_Exercise prompt_
When you transcribe the listing that follows, keep every line exact and omit the pictures.

_Available records_
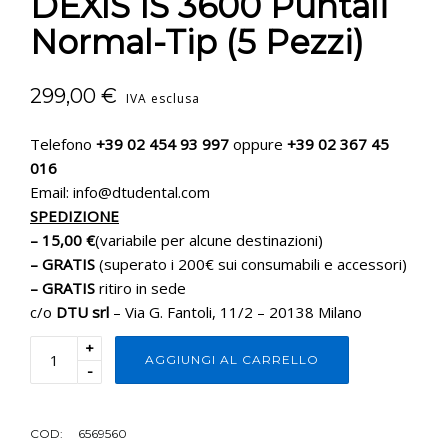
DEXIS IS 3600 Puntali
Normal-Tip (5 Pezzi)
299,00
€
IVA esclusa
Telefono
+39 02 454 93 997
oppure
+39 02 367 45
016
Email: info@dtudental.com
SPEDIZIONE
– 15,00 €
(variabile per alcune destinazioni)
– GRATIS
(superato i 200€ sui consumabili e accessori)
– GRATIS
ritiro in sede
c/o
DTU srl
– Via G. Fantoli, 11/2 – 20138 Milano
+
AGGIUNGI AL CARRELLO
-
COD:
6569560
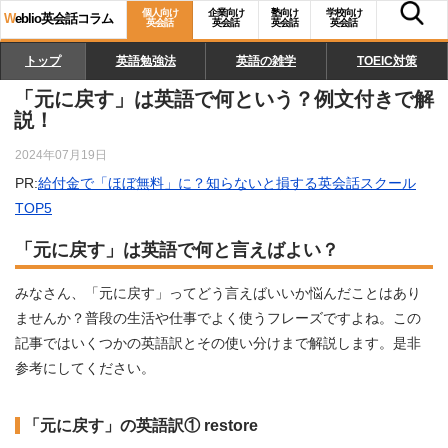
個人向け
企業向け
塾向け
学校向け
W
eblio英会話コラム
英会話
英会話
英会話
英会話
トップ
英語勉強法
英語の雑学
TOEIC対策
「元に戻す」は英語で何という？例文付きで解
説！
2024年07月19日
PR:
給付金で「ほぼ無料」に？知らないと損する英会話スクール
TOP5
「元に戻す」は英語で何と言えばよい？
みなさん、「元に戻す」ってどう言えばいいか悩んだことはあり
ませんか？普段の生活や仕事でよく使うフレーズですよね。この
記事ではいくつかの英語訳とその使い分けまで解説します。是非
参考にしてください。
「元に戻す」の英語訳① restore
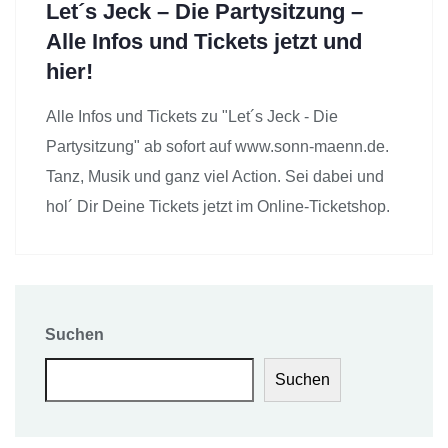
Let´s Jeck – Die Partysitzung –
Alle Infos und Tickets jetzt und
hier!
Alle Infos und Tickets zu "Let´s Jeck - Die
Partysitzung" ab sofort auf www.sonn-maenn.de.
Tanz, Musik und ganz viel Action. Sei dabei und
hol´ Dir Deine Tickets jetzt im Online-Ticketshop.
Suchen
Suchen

_Written response_
DEXIS IS 3600 Puntali
Normal-Tip (5 Pezzi)
299,00
€
IVA esclusa
Telefono
+39 02 454 93 997
oppure
+39 02 367 45
016
Email: info@dtudental.com
SPEDIZIONE
– 15,00 €
(variabile per alcune destinazioni)
– GRATIS
(superato i 200€ sui consumabili e accessori)
– GRATIS
ritiro in sede
c/o
DTU srl
– Via G. Fantoli, 11/2 – 20138 Milano
+
AGGIUNGI AL CARRELLO
-
COD:
6569560
個人向け
企業向け
塾向け
学校向け
W
eblio英会話コラム
英会話
英会話
英会話
英会話
トップ
英語勉強法
英語の雑学
TOEIC対策
「元に戻す」は英語で何という？例文付きで解
説！
2024年07月19日
PR:
給付金で「ほぼ無料」に？知らないと損する英会話スクール
TOP5
「元に戻す」は英語で何と言えばよい？
みなさん、「元に戻す」ってどう言えばいいか悩んだことはあり
ませんか？普段の生活や仕事でよく使うフレーズですよね。この
記事ではいくつかの英語訳とその使い分けまで解説します。是非
参考にしてください。
「元に戻す」の英語訳① restore
Let´s Jeck – Die Partysitzung –
Alle Infos und Tickets jetzt und
hier!
Alle Infos und Tickets zu "Let´s Jeck - Die
Partysitzung" ab sofort auf www.sonn-maenn.de.
Tanz, Musik und ganz viel Action. Sei dabei und
hol´ Dir Deine Tickets jetzt im Online-Ticketshop.
Suchen
Suchen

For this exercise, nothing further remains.